Running historic debt levels also mucks up our national credit score, which pulls us closer to a debt crisis. Here are those buzzkill budget wonks at the CBO again: "A growing level of federal debt would also increase the probability of a sudden fiscal crisis." Bad news, right?
But how bad? What does an all-of-a-sudden debt crisis really look like? Economist Arnold Kling, a member of the Mercatus Center's Financial Markets Working Group, tells me that "what it probably looks like is a relatively sudden, sharp jump in yields on U.S. government debt. This probably would start at the long end (10-year Treasuries) and work its way back to the short end, so that even 3-month Treasury bills would see yields rise."
The run-up in interest rates would be fast—Kling guesses it would be just "a matter of weeks"—meaning there would be essentially no time to prepare. Watching interest rates won't serve as a warning system. When the crisis came, the only possible response would be massive, immediate cuts or similarly drastic tax hikes. According to Kling, "the government would have to quickly find a way to raise tax revenues or cut spending by as much as 20 percent" from a single year's budget. Think about that in the context of Washington's current bitter budget battle, in which the two parties are fighting over, at most, a total of $61 billion in cuts—or just two percent of the total budget.
Few in Congress will want to slash spending or raise taxes at that level, so they'll consider other options, such as "printing lots of money, [or] partial default on the debt." And the damage could spread beyond Washington. "There is a good chance that the federal government would have to reduce payments to state governments," Kling says, "which in turn could lead to fiscal crises at the state level as well."

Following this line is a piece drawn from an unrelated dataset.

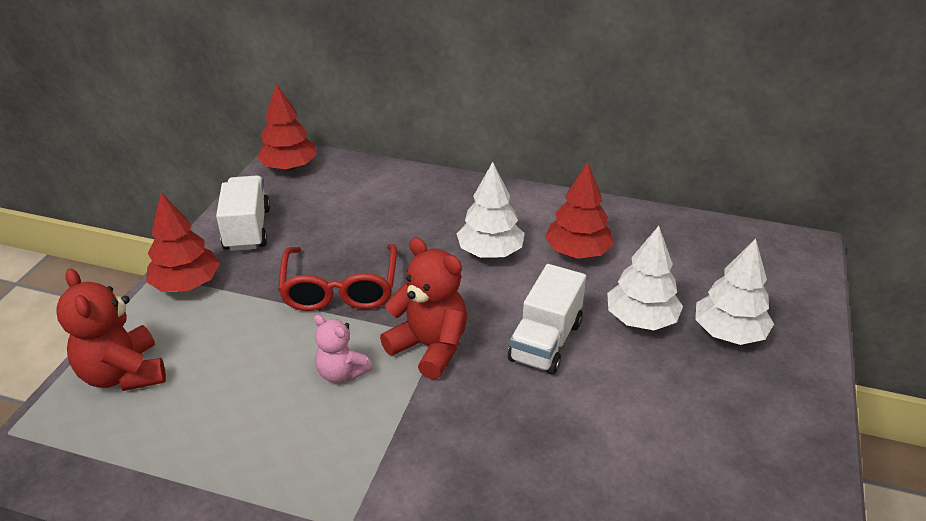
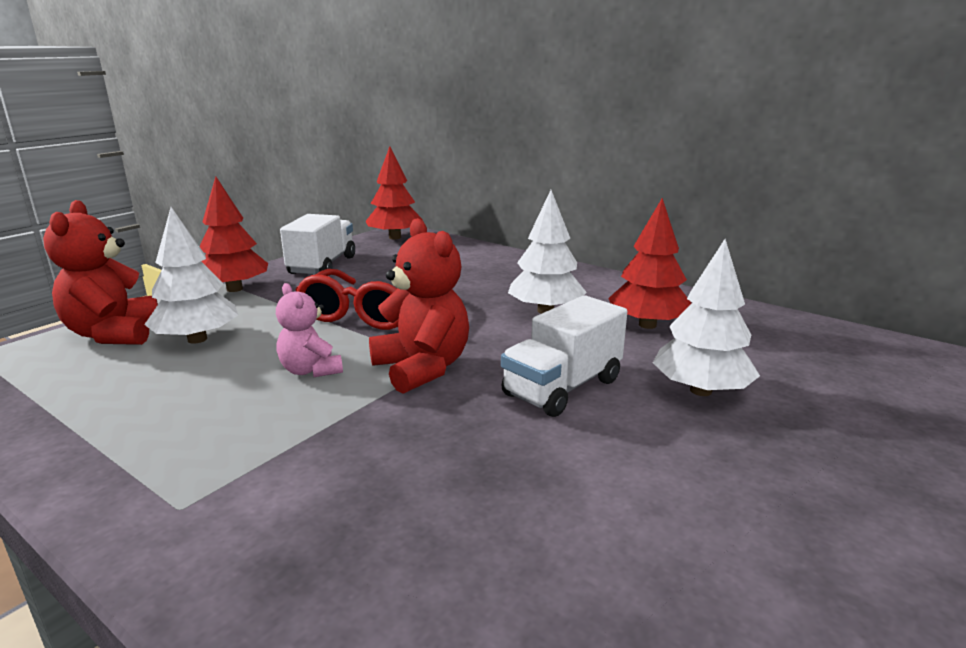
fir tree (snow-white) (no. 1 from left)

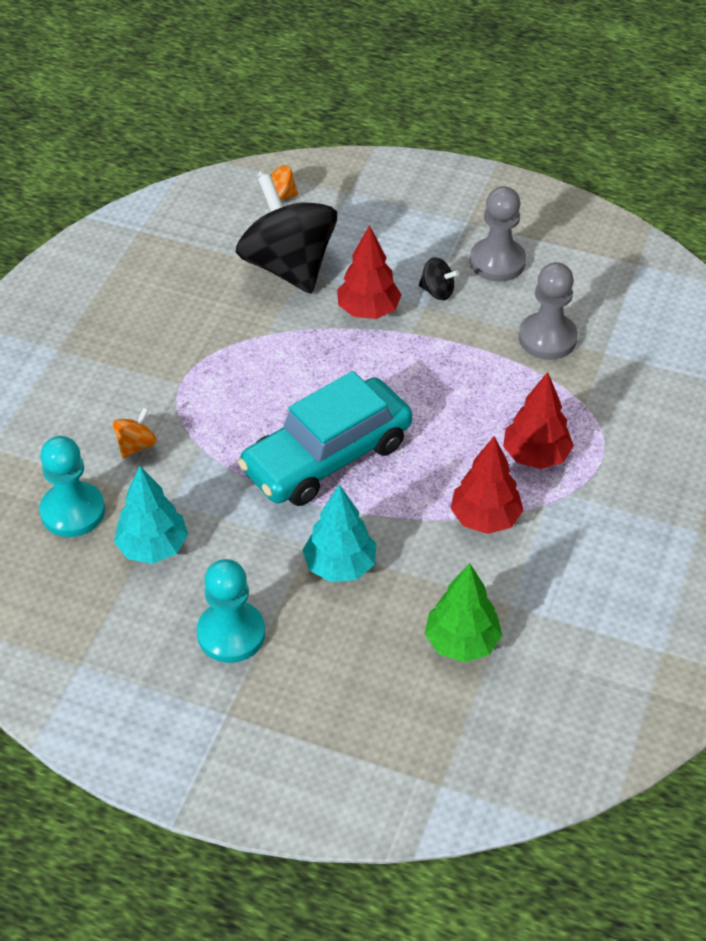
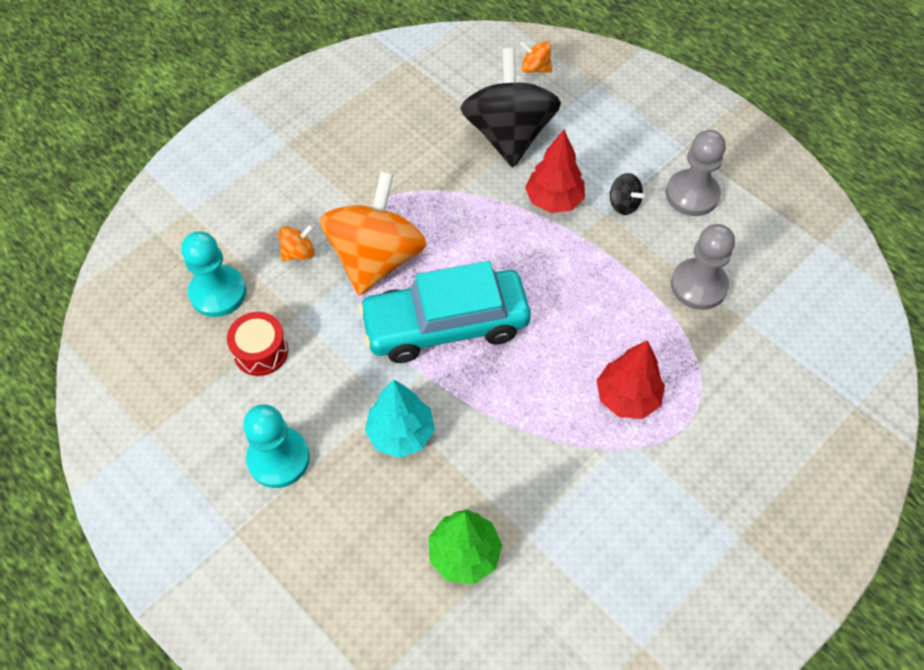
toy drum (crimson)
fir tree (crimson) (no. 2 from left in the first image)
whirligig (orange) (no. 2 from left)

Last year, Kling speculated that without major policy reforms there's a reasonably high probability that the U.S. would face a debt crisis sometime in the next two decades. He's not alone in worrying. Moody's raised a yellow flag when it said last March that the U.S. was moving towards losing its solid-gold credit rating. And while the CBO would not speculate about when or if a debt crisis might happen, it has nonetheless made its basic position on the matter very clear: building up more debt means increasing the likelihood that the nation's simmering fiscal troubles will eventually blow up in all of our faces. Refusing to offer a plan is a choice to allow that to happen.